The Troll oil field has been drilled and completed with more than 100 geo-steered extended-reach multi-lateral (MLT) subsea wells having two, three or four branches each to maximize reservoir contact. The Troll team has drilled multi-lateral wells from semi-submersibles for more than 10 years. The wells are equipped with complex intelligent top completion (ITC) systems to optimize production.
The oil column of the Troll oil field was initially between 11 and 26m thick, with an overlaying gas cap. The wells are 2-5,000-m-long horizontal multi-lateral branches; many completed with stand-alone sand screens and autonomous inflow control valves (AICD) for the lower completions, with up to 80-90% screen coverage per branch lateral.
Production life of MLT wells on Troll is limited by gas break-through and/or high water cut. To increase production life and reservoir meters per well there is a need for flexibility through flow control from the surface.
Until recently, the ITC system only allowed for individual control of two-branches by two dedicated inflow control valves (ICVs). For three or more branched wells, the upper-most branch would be individually controlled while flow for the other branches controlled together. If break-through occurs in one of the lower laterals, they would have to be choked/or shut-in together, resulting in lost production and reduced recovery from the other laterals. As a result, there was a need for greater flexibility and inflow control for wells with more than two branches.

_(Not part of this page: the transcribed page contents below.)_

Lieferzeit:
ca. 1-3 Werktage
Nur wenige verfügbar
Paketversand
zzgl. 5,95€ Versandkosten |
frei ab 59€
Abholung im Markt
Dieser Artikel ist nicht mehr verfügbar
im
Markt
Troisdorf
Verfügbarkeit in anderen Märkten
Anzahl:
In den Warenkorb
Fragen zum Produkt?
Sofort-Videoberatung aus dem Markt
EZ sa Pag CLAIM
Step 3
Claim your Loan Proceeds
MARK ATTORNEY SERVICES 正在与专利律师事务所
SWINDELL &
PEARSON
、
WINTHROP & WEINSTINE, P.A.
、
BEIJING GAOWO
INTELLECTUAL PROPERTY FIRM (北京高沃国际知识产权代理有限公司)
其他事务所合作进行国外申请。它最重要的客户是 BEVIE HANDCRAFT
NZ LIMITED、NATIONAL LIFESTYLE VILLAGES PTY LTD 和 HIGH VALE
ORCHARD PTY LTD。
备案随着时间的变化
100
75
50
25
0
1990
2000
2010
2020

The operator requested contributions from a supplier for a system based on the existing multi-lateral system, the FlexRite® intelligent completion interface (ICI), which would allow for flow control of all branches. A development project began in 2010, and a new multi-lateral system, multibranch inflow control (MIC), was created in 2011. This system has an increased internal diameter (ID) for installation of the completion string with ICVs and swellable packers through the junction for enhanced well control.
In October 2012, the Troll team installed the first multibranch MIC system on the Troll well N-24. This system is believed to be the first TAML Level-5, three-branched well with individual branch control worldwide. With this new and innovative junction and completion system, the operator now has the ability to optimize the oil production from new extended-reach multi-lateral wells.
In the future, this innovative multi-lateral solution will enable the operator to increase oil recovery from Troll and other fields, which will help the operator to continue to push the functionality and economic viability of multi-lateral technology worldwide, especially in thin reservoirs.
The Troll field is a large oil- and gas field located 80 km northwest of Bergen in the North Sea. It was discovered in 1979 and consists of three provinces Troll East, Troll West Oil Province (TWOP) and Troll West Gas Province (TWGP). The Troll field contains approximately 40% of the total gas reserves on the Norwegian Continental shelf.
Originally, the Troll field was considered strictly a gas field with no commercial oil value. This was due to the thin oil-bearing layers overlaid by a thick gas cap. However, this changed with the advent and evolution of horizontal drilling and later multi-lateral well technology.
Three production platforms, Troll A, B, and C, are installed at Troll. Oil is produced and processed on Troll B, a floating platform with concrete hull and Troll C, a floating platform with steel hull. Oil was first produced in the fall of 1995 from Troll B followed by production from Troll C in 1999. Troll A began producing gas in 1996.